Malaysia forbids US anti-terror air strikes

Malaysia will not permit the United States to conduct air strikes and covert attacks against any terrorists, government leaders have said.

Malaysia forbids US anti-terror air strikes

Malaysia will not permit the United States to conduct air strikes and covert attacks against any terrorists, government leaders have said.

“If you just launch air strikes, it is not going to help in the fight against terrorism,” foreign minister Syed Hamid Albar was quoted as saying by The Star newspaper today. “We will not agree for our territory to be used that way.”

Syed Hamid was commenting on a top US counter-terrorism official’s suggestion that covert attacks such as the CIA missile strike that killed a suspected al Qaida leader in Yemen last week could be used against terrorists in south east Asia.

Asked at a news conference in Manila, the Philippines capital, on Saturday whether such a strike could be made in south east Asia against suspected terrorists, US Ambassador at Large Francis Taylor, Washington’s co-ordinator for counter-terrorism, suggested it was an option.

A Predator drone aircraft near Marib, Yemen, fired a missile on November 5 at a car carrying Qaed Salim Sinan al-Harethi, al Qaida’s chief operative in Yemen and a suspect in a number of terrorist strikes. US officials have said they were working with Yemeni authorities.

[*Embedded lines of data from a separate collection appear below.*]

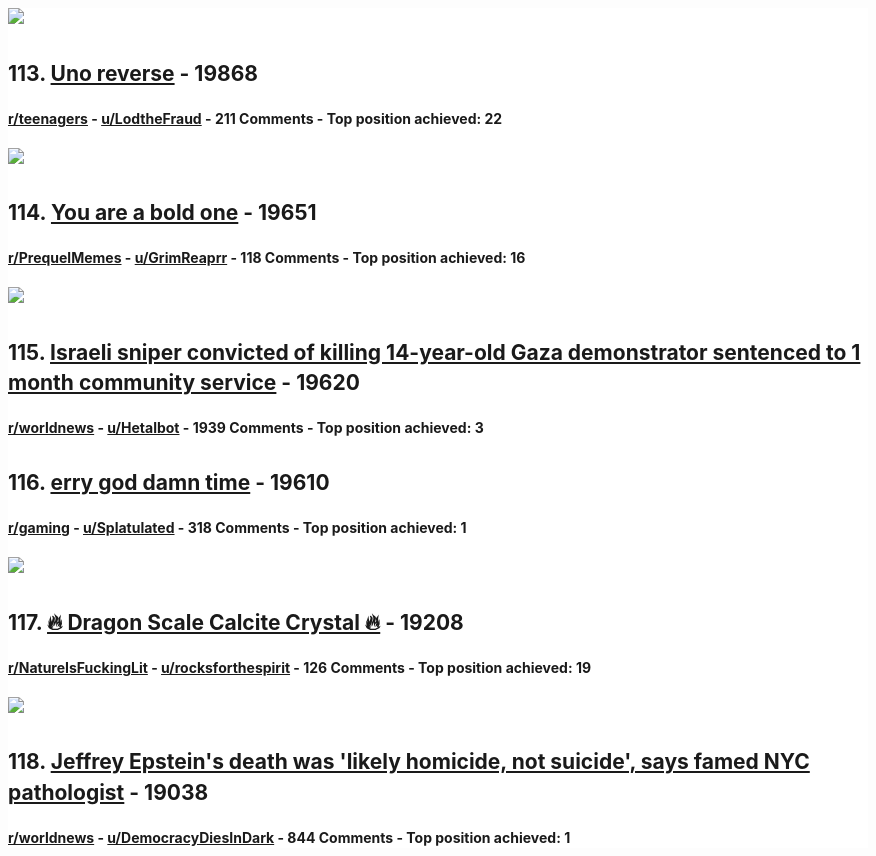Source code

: <a href="https://i.redd.it/hen2xcsydrv31.png"><img src="https://a.thumbs.redditmedia.com/PK2ltWwFZrbyDiHnfAnPuf1EXOW8E2zZzDERO6Y8yL8.jpg"></img></a>

## 113. [Uno reverse](http://reddit.com/r/teenagers/comments/dozweo/uno_reverse/) - 19868
#### [r/teenagers](http://reddit.com/r/teenagers) - [u/LodtheFraud](http://reddit.com/u/LodtheFraud) - 211 Comments - Top position achieved: 22

<a href="https://i.redd.it/5h5yc50h0lv31.jpg"><img src="https://b.thumbs.redditmedia.com/8D-MLif0BKdLqeW3xx2C1o8bODsQGPgCdI3jrkN-Rwo.jpg"></img></a>

## 114. [You are a bold one](http://reddit.com/r/PrequelMemes/comments/dp4ewu/you_are_a_bold_one/) - 19651
#### [r/PrequelMemes](http://reddit.com/r/PrequelMemes) - [u/GrimReaprr](http://reddit.com/u/GrimReaprr) - 118 Comments - Top position achieved: 16

<a href="https://i.redd.it/zybcqcgyenv31.jpg"><img src="https://a.thumbs.redditmedia.com/qGv1wTvnjoQqVGDgk3F25TMSD8J-I6KtzMvFUkXnd24.jpg"></img></a>

## 115. [Israeli sniper convicted of killing 14-year-old Gaza demonstrator sentenced to 1 month community service](http://reddit.com/r/worldnews/comments/dp3zlr/israeli_sniper_convicted_of_killing_14yearold/) - 19620
#### [r/worldnews](http://reddit.com/r/worldnews) - [u/Hetalbot](http://reddit.com/u/Hetalbot) - 1939 Comments - Top position achieved: 3

## 116. [erry god damn time](http://reddit.com/r/gaming/comments/dp3i5v/erry_god_damn_time/) - 19610
#### [r/gaming](http://reddit.com/r/gaming) - [u/Splatulated](http://reddit.com/u/Splatulated) - 318 Comments - Top position achieved: 1

<a href="https://i.imgur.com/nEVkPd2.jpg"><img src="https://b.thumbs.redditmedia.com/IMIsLLTsoQg7Fy-4Fqw9CCSrAqk0LgTte0uzqguyS6s.jpg"></img></a>

## 117. [🔥 Dragon Scale Calcite Crystal 🔥](http://reddit.com/r/NatureIsFuckingLit/comments/dpchev/dragon_scale_calcite_crystal/) - 19208
#### [r/NatureIsFuckingLit](http://reddit.com/r/NatureIsFuckingLit) - [u/rocksforthespirit](http://reddit.com/u/rocksforthespirit) - 126 Comments - Top position achieved: 19

<a href="https://v.redd.it/a8d0173yoqv31"><img src="https://b.thumbs.redditmedia.com/ueUG0EySTsL6b4SWIsU3vwy_F-x7sn2ock08mP7SW3w.jpg"></img></a>

## 118. [Jeffrey Epstein's death was 'likely homicide, not suicide', says famed NYC pathologist](http://reddit.com/r/worldnews/comments/dp9hbo/jeffrey_epsteins_death_was_likely_homicide_not/) - 19038
#### [r/worldnews](http://reddit.com/r/worldnews) - [u/DemocracyDiesInDark](http://reddit.com/u/DemocracyDiesInDark) - 844 Comments - Top position achieved: 1
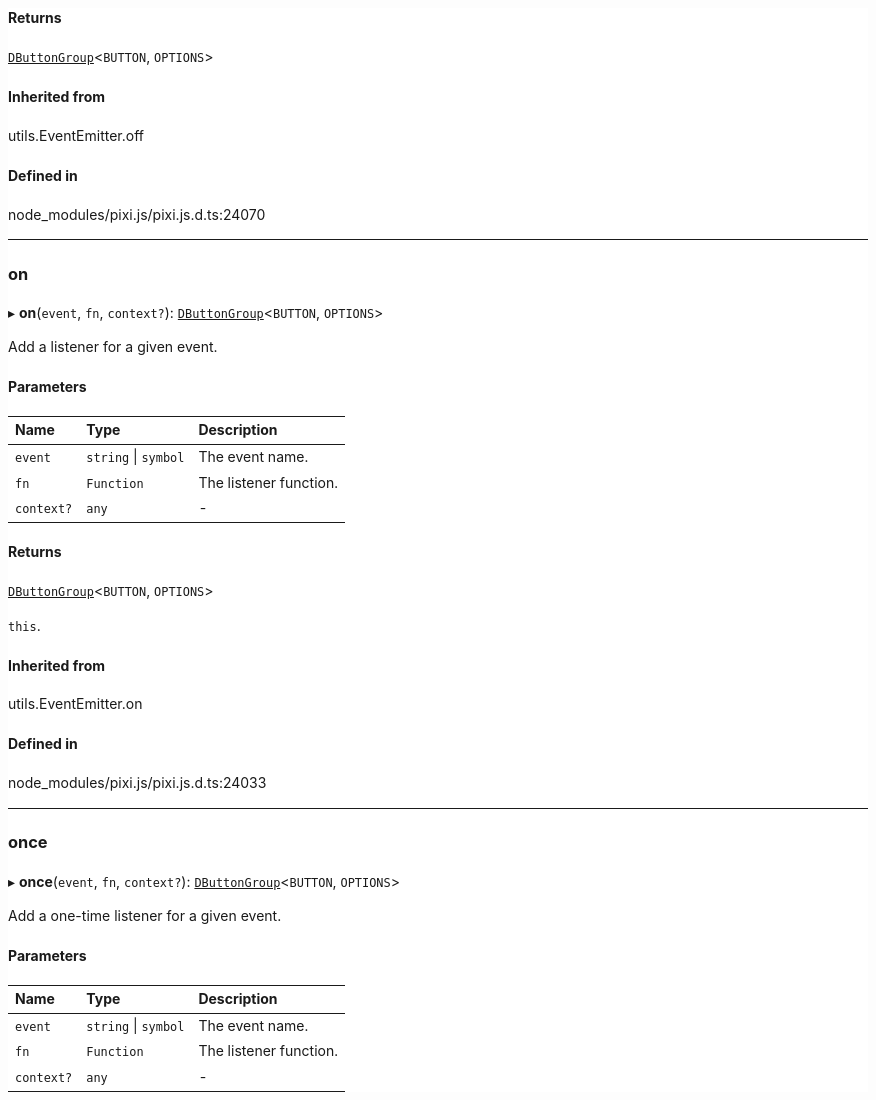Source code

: #### Returns

[`DButtonGroup`](DButtonGroup.md)<`BUTTON`, `OPTIONS`\>

#### Inherited from

utils.EventEmitter.off

#### Defined in

node_modules/pixi.js/pixi.js.d.ts:24070

___

### on

▸ **on**(`event`, `fn`, `context?`): [`DButtonGroup`](DButtonGroup.md)<`BUTTON`, `OPTIONS`\>

Add a listener for a given event.

#### Parameters

| Name | Type | Description |
| :------ | :------ | :------ |
| `event` | `string` \| `symbol` | The event name. |
| `fn` | `Function` | The listener function. |
| `context?` | `any` | - |

#### Returns

[`DButtonGroup`](DButtonGroup.md)<`BUTTON`, `OPTIONS`\>

`this`.

#### Inherited from

utils.EventEmitter.on

#### Defined in

node_modules/pixi.js/pixi.js.d.ts:24033

___

### once

▸ **once**(`event`, `fn`, `context?`): [`DButtonGroup`](DButtonGroup.md)<`BUTTON`, `OPTIONS`\>

Add a one-time listener for a given event.

#### Parameters

| Name | Type | Description |
| :------ | :------ | :------ |
| `event` | `string` \| `symbol` | The event name. |
| `fn` | `Function` | The listener function. |
| `context?` | `any` | - |
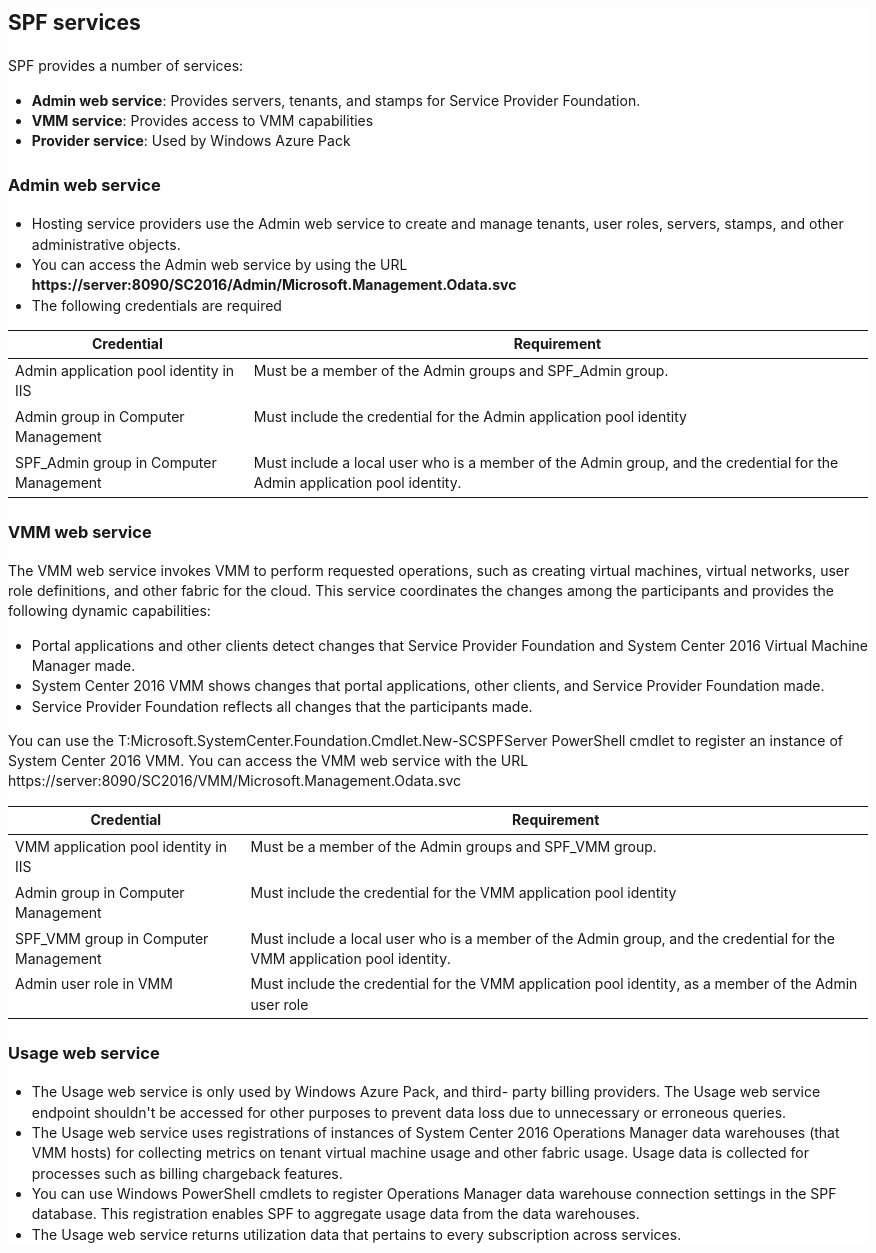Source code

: ## SPF services

SPF provides a number of services:
-	**Admin web service**:  Provides servers, tenants, and stamps for Service Provider Foundation.
-	**VMM service**: Provides access to VMM capabilities
-	**Provider service**: Used by Windows Azure Pack

### Admin web service

- Hosting service providers use the Admin web service to create and manage tenants, user roles, servers, stamps, and other administrative objects.
- You can access the Admin web service by using the URL **https://server:8090/SC2016/Admin/Microsoft.Management.Odata.svc**
- The following credentials are required

**Credential** | **Requirement**
--- | ---
Admin application pool identity in IIS | Must be a member of the Admin groups and SPF_Admin group.
Admin group in Computer Management | Must include the credential for the Admin application pool identity
SPF_Admin group in Computer Management | Must include a local user who is a member of the Admin group, and the credential for the Admin application pool identity.

### VMM web service

The VMM web service invokes VMM to perform requested operations, such as creating virtual machines, virtual networks, user role definitions, and other fabric for the cloud. This service coordinates the changes among the participants and provides the following dynamic capabilities:

- Portal applications and other clients detect changes that Service Provider Foundation and System Center 2016 Virtual Machine Manager made.
- System Center 2016  VMM shows changes that portal applications, other clients, and Service Provider Foundation made.
- Service Provider Foundation reflects all changes that the participants made.

You can use the T:Microsoft.SystemCenter.Foundation.Cmdlet.New-SCSPFServer PowerShell cmdlet to register an instance of System Center 2016 VMM. You can access the VMM web service with the URL https://server:8090/SC2016/VMM/Microsoft.Management.Odata.svc


**Credential** | **Requirement**
--- | ---
VMM application pool identity in IIS | Must be a member of the Admin groups and SPF_VMM group.
Admin group in Computer Management | Must include the credential for the VMM application pool identity
SPF_VMM group in Computer Management | Must include a local user who is a member of the Admin group, and the credential for the VMM application pool identity.
Admin user role in VMM | Must include the credential for the VMM application pool identity, as a member of the Admin user role

### Usage web service

- The Usage web service is only used by Windows Azure Pack, and third- party billing providers. The Usage web service endpoint shouldn't  be accessed for other purposes to prevent data loss due to unnecessary or erroneous queries.
- The Usage web service uses registrations of instances of System Center 2016 Operations Manager data warehouses (that VMM hosts) for collecting metrics on tenant virtual machine usage and other fabric usage. Usage data is collected for processes such as billing chargeback features.
- You can use Windows PowerShell cmdlets to register Operations Manager data warehouse connection settings in the SPF database. This registration enables SPF to aggregate usage data from the data warehouses.
- The Usage web service returns utilization data that pertains to every subscription across services.
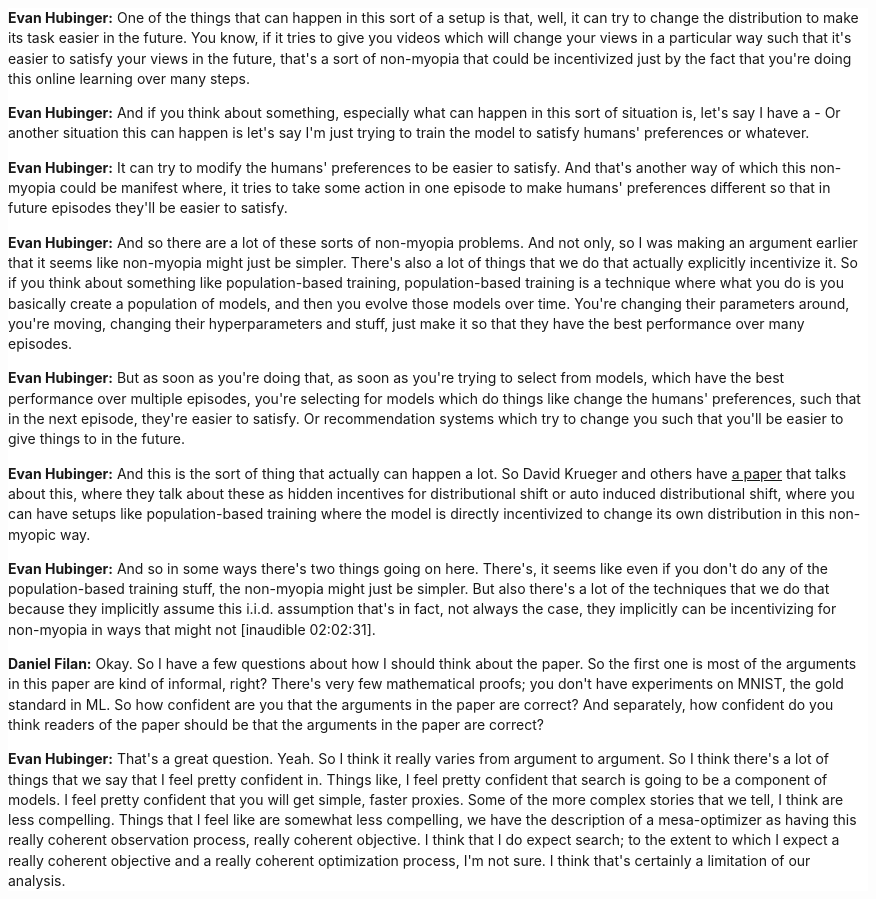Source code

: **Evan Hubinger:**
One of the things that can happen in this sort of a setup is that, well, it can try to change the distribution to make its task easier in the future. You know, if it tries to give you videos which will change your views in a particular way such that it's easier to satisfy your views in the future, that's a sort of non-myopia that could be incentivized just by the fact that you're doing this online learning over many steps.

**Evan Hubinger:**
And if you think about something, especially what can happen in this sort of situation is, let's say I have a - Or another situation this can happen is let's say I'm just trying to train the model to satisfy humans' preferences or whatever.

**Evan Hubinger:**
It can try to modify the humans' preferences to be easier to satisfy. And that's another way of which this non-myopia could be manifest where, it tries to take some action in one episode to make humans' preferences different so that in future episodes they'll be easier to satisfy.

**Evan Hubinger:**
And so there are a lot of these sorts of non-myopia problems. And not only, so I was making an argument earlier that it seems like non-myopia might just be simpler. There's also a lot of things that we do that actually explicitly incentivize it. So if you think about something like population-based training, population-based training is a technique where what you do is you basically create a population of models, and then you evolve those models over time. You're changing their parameters around, you're moving, changing their hyperparameters and stuff, just make it so that they have the best performance over many episodes.

**Evan Hubinger:**
But as soon as you're doing that, as soon as you're trying to select from models, which have the best performance over multiple episodes, you're selecting for models which do things like change the humans' preferences, such that in the next episode, they're easier to satisfy. Or recommendation systems which try to change you such that you'll be easier to give things to in the future.

**Evan Hubinger:**
And this is the sort of thing that actually can happen a lot. So David Krueger and others have [a paper](https://arxiv.org/abs/2009.09153) that talks about this, where they talk about these as hidden incentives for distributional shift or auto induced distributional shift, where you can have setups like population-based training where the model is directly incentivized to change its own distribution in this non-myopic way.

**Evan Hubinger:**
And so in some ways there's two things going on here. There's, it seems like even if you don't do any of the population-based training stuff, the non-myopia might just be simpler. But also there's a lot of the techniques that we do that because they implicitly assume this i.i.d. assumption that's in fact, not always the case, they implicitly can be incentivizing for non-myopia in ways that might not [inaudible 02:02:31].

**Daniel Filan:**
Okay. So I have a few questions about how I should think about the paper. So the first one is most of the arguments in this paper are kind of informal, right? There's very few mathematical proofs; you don't have experiments on MNIST, the gold standard in ML. So how confident are you that the arguments in the paper are correct? And separately, how confident do you think readers of the paper should be that the arguments in the paper are correct?

**Evan Hubinger:**
That's a great question. Yeah. So I think it really varies from argument to argument. So I think there's a lot of things that we say that I feel pretty confident in. Things like, I feel pretty confident that search is going to be a component of models. I feel pretty confident that you will get simple, faster proxies. Some of the more complex stories that we tell, I think are less compelling. Things that I feel like are somewhat less compelling, we have the description of a mesa-optimizer as having this really coherent observation process, really coherent objective. I think that I do expect search; to the extent to which I expect a really coherent objective and a really coherent optimization process, I'm not sure. I think that's certainly a limitation of our analysis.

Malaysian defence minister Najib Razak said US authorities “cannot use a Predator in this country without the government’s consent”.

“They are not invited here,” Najib told the Utusan Malaysia newspaper. “If such a thing happens, it will be considered a breach of this country’s sovereignty.”

Deputy prime minister Abdullah Ahmad Badawi said Malaysia was “not a country that wants to allow another country to carry out operations in our country”.

“We know when to co-operate to fight terrorism ... but not to the extent of carrying out certain operations without our knowledge,” Abdullah told the national news agency, Bernama.

Since mid-2001, Malaysian authorities have arrested more than 70 suspected militants under a security law allowing indefinite detention without trial. Most are accused of belonging to Jemaah Islamiyah, the al Qaida-linked Islamic extremist group suspected of carrying out the October 12 bombings that killed nearly 200 people on Indonesia’s Bali island.